Given records ::
--- START ---

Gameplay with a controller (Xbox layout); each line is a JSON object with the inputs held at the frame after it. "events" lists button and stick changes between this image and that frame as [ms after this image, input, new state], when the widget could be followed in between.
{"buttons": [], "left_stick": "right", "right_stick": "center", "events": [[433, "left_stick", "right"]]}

--- END ---
--- START ---

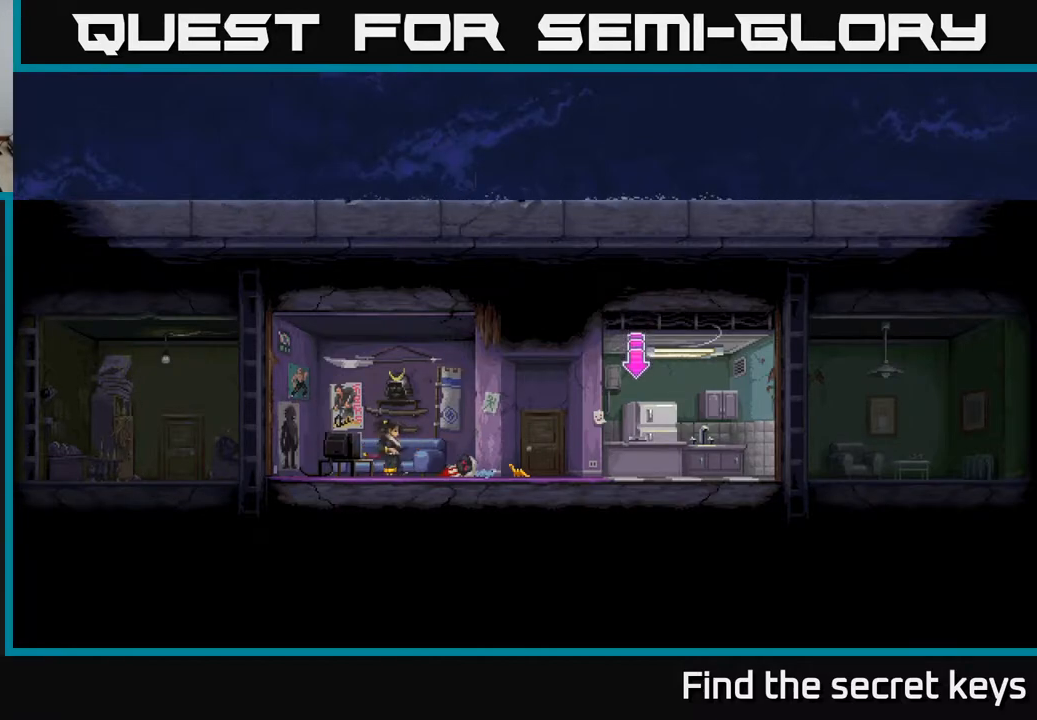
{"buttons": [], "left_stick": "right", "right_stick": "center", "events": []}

--- END ---

Work order :: In the entries above, work out how many lines contain the string "center", and give only that number.

Written response :: 2